- ASSIGNMENT
The word "comes" may appear in the records below. Report how many lines contain it, and write nothing besides the number.

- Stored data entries
+-------+

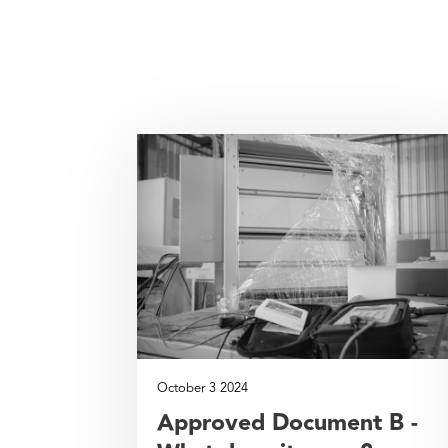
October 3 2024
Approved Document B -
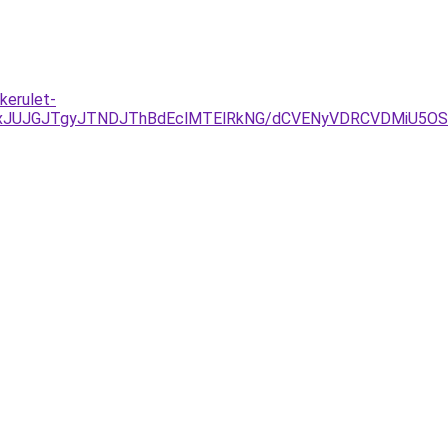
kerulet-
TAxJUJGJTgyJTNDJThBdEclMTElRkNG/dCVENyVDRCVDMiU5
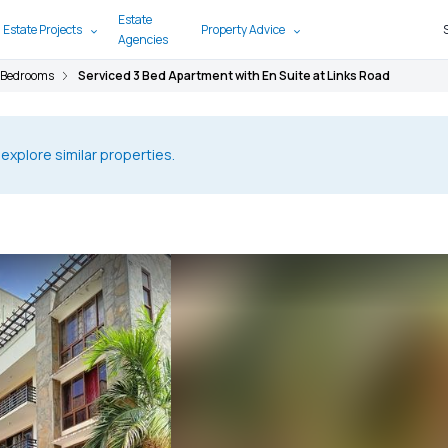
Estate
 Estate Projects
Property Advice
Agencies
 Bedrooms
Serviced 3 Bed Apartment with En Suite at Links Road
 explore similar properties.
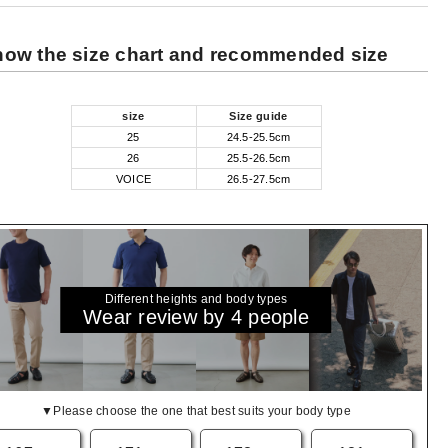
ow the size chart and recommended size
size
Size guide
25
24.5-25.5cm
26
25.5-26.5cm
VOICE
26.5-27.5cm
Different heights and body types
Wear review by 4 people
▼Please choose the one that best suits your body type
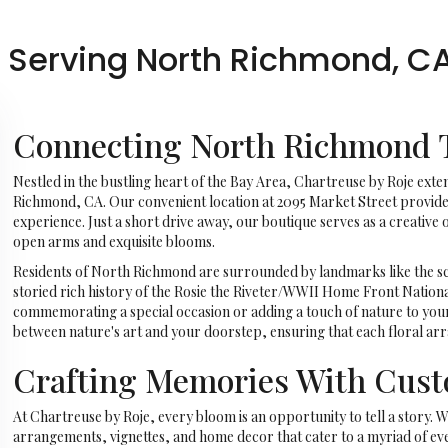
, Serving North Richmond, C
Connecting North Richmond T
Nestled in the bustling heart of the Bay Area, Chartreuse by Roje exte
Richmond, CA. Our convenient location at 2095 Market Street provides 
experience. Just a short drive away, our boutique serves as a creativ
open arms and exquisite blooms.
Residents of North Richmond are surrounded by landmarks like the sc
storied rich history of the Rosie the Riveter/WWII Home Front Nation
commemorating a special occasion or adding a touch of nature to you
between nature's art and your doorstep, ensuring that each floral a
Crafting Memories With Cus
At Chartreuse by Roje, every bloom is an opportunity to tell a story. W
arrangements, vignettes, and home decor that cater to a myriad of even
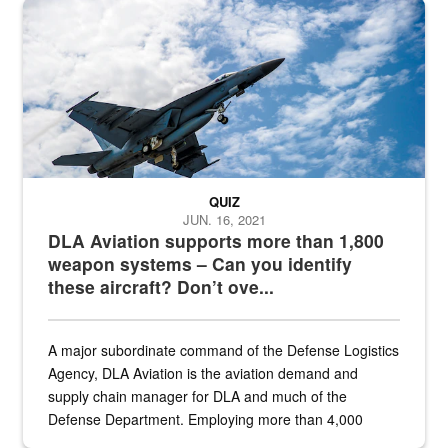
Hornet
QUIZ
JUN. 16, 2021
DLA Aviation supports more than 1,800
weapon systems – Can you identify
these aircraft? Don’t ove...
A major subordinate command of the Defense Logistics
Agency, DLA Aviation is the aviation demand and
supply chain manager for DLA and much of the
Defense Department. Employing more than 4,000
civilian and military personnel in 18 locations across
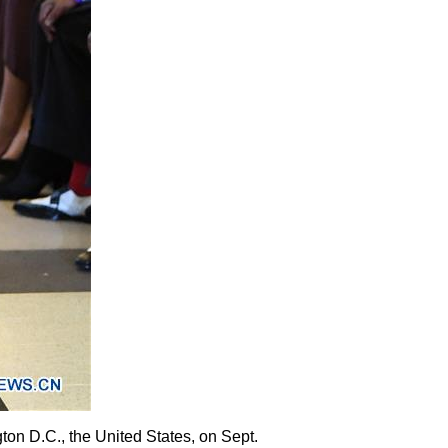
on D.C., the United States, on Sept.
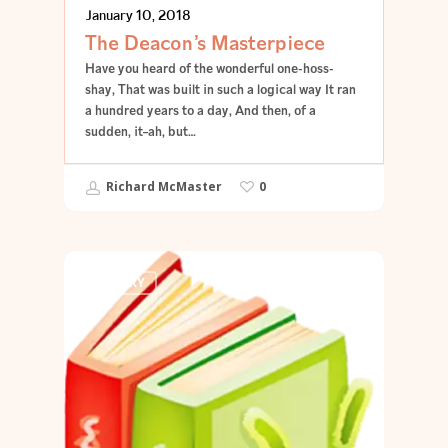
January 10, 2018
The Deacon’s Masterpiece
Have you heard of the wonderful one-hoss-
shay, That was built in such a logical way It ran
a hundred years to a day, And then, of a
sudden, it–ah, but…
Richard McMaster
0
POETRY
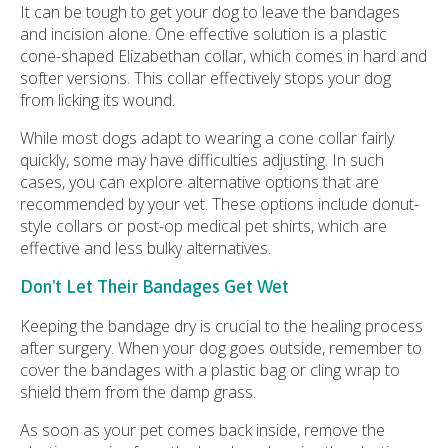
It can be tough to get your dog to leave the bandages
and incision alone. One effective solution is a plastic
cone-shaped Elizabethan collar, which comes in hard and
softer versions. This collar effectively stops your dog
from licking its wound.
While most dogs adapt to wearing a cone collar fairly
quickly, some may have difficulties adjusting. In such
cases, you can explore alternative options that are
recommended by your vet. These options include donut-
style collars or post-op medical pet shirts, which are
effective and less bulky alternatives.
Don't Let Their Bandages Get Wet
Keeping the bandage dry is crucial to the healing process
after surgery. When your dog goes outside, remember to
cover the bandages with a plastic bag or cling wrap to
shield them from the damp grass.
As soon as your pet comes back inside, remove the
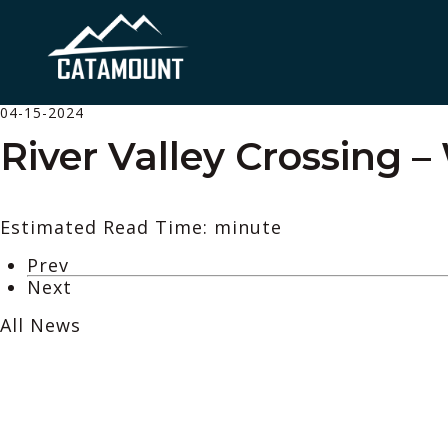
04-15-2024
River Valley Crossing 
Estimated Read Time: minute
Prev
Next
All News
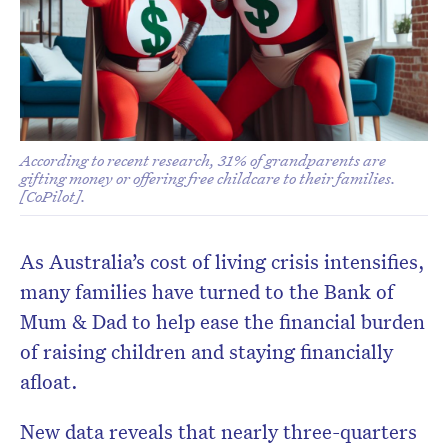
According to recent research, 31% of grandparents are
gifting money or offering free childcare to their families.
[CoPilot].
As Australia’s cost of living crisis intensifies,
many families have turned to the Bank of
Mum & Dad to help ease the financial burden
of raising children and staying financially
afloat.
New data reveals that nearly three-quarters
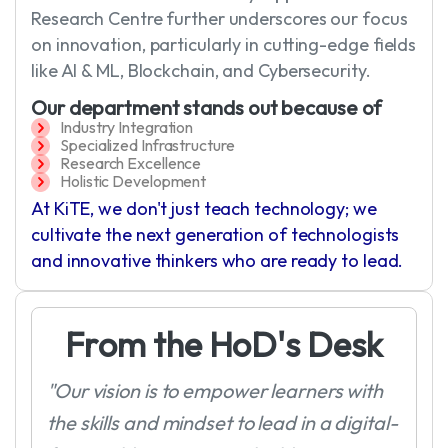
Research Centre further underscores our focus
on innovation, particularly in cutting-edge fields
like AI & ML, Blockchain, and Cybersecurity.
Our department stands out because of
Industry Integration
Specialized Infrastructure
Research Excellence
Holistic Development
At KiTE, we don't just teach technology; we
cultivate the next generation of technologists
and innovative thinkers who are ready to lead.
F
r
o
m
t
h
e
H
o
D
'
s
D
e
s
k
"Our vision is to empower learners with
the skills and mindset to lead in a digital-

+-------+

- EXPECTED ANSWER
2